Designing with Value Maps

Value maps can often be thought of as additional ways to begin projects, however, I believe they ought to be used throughout the entire process to place the goals in perspective and to remember the why behind our processes.

Lylo Sy Trotta
3 min readDec 10, 2020
A simple bar graph with User value on the left and Company effort on the bottom
Where is it that values come at a cost, and what’s the risk worth taking?

A Value Map takes into consideration the core of the product/service and how they measure their impact and success. By creating these, designers are forced to engage with stakeholders including those within the client/company and also with the audience/users. It is the job of the designer to listen, synthesize, and evaluate the insights in order to create data that is both visual and accessible. Six steps to begin the process of documenting and visualizing values can include:

  1. Discuss with clients what their values are, what success looks like, and how it is their values direct that success. Ask clients how well they know their audience and the values they hold as individual users. Consider what the client is saying and how they are telling the story, this is important to understand what they say their values are and how that may differ from their actions. Not for judgment purposes, but for understanding the complexity of considering values.
  2. Consider the context of the product/service and decide what research methods may be most effective.
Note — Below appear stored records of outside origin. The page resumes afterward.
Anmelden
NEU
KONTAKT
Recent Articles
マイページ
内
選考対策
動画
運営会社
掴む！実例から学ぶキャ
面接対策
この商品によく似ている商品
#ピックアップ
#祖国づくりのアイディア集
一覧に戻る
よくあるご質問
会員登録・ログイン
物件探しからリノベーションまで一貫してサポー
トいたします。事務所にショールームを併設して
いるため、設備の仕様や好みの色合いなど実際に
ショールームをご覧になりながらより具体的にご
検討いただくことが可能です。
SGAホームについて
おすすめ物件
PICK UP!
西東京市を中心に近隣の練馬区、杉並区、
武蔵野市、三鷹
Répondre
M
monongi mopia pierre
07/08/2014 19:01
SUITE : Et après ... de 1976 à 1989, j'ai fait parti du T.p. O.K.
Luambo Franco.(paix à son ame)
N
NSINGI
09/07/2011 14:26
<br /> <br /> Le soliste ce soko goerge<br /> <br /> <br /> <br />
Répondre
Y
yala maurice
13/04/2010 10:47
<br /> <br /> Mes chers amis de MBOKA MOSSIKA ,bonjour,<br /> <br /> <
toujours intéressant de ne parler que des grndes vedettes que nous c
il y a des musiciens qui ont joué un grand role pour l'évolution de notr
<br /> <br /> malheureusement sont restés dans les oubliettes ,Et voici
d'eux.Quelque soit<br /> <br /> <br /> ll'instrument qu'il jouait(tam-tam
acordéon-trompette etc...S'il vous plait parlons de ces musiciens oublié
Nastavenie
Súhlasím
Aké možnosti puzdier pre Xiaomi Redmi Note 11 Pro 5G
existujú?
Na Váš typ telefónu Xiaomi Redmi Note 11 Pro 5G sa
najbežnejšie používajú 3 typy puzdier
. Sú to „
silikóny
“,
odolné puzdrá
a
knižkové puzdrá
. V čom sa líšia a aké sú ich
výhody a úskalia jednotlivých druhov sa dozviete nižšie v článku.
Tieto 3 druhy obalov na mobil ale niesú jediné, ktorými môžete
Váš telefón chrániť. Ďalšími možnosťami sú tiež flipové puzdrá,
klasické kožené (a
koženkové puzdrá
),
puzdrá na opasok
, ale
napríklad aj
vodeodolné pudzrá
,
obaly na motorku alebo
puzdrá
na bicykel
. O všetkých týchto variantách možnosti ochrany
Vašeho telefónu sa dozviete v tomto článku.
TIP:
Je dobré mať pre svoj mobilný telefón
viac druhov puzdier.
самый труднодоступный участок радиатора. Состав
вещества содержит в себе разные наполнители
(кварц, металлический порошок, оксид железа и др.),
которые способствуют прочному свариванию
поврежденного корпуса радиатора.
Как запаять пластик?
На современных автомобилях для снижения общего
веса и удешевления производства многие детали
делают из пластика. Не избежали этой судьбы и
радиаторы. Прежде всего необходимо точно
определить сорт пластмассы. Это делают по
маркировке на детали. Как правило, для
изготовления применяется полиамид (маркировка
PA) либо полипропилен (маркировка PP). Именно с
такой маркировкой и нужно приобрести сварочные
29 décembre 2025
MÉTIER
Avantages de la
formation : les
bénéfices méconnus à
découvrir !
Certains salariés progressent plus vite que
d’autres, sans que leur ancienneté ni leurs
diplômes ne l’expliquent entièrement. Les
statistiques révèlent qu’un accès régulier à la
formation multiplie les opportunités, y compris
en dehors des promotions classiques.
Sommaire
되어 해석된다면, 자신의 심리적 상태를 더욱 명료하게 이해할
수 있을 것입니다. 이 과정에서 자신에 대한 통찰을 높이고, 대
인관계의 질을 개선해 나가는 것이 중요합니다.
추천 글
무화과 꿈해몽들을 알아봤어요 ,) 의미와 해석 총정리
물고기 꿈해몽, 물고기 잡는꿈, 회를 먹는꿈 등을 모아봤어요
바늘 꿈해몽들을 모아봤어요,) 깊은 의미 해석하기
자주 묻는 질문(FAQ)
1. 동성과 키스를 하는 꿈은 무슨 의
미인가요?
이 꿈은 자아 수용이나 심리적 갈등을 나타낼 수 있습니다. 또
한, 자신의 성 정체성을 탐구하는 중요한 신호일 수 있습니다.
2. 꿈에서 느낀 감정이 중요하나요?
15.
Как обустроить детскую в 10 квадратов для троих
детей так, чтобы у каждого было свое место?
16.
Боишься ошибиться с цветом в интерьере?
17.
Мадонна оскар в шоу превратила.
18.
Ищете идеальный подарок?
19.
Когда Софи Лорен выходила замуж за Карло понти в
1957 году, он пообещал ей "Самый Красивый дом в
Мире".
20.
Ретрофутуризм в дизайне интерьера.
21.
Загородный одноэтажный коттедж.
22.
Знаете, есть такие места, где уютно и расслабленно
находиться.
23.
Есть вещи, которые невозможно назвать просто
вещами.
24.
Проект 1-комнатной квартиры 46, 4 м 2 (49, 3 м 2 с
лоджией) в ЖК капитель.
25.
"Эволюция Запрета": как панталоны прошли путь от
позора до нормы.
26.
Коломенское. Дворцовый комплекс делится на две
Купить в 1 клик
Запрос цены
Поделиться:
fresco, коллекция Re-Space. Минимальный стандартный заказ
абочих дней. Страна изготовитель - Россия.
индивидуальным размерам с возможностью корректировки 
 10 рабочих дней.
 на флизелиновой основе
It is not appropriate to apply a method without first considering the role of the product in the users’ lives. Does a formal interview make sense to conduct, or would a more passive method, rooted in observation, be more insightful?
  3. Regardless of the research methods chosen, at least one method should be interviewing users and asking them or observing them, in order to decide what the value is of using the product and/or service. If this is not a direct interview, but more of a contextual study, the researcher can still gather what the user values by witnessing and listening for how they engage.
  4. Collect data from both parties and synthesize it by conducting affinity map sessions or something similar, to gain an understanding of the commonalities as well as divisions among the values of the client and users. By having cross-department participation in these, the insights are able to be seen and therefore deciphered from the eyes of all, or at least some, of those who will be collaborating on the creation of the product; ie designers, researchers, developers, content writers, product managers, etc. This builds for a complex and nuanced understanding of the insights, which is often pivotal for a successful project.
  5. Get visual! Draw circles, squares, triangles, charts, whatever seems fitting, and plot out the values and what their impacts may be when honored and when ignored. What are the capabilities when the values of the user/client are embedded in the product and what are the risks when they are ignored? Are there overlaps in the two parties' values? Are there contradictions? What are decisions that need to be made as we move forward into ideating, prototyping, and testing?
  6. Once the design team has the values of the audience and clients mapped out and understood, they will need to share these with the client while articulating the insights. This a crucial phase of this process. The way in which we convey the story of our findings is crucial as to how the client receives our insights, and therefore supports our direction of the design.

With all the great problems we face as a society, it is important that we realign our values, and place them at the center of our processes, as designers and co-conspirators in a world built on equity, liberation, and collective support.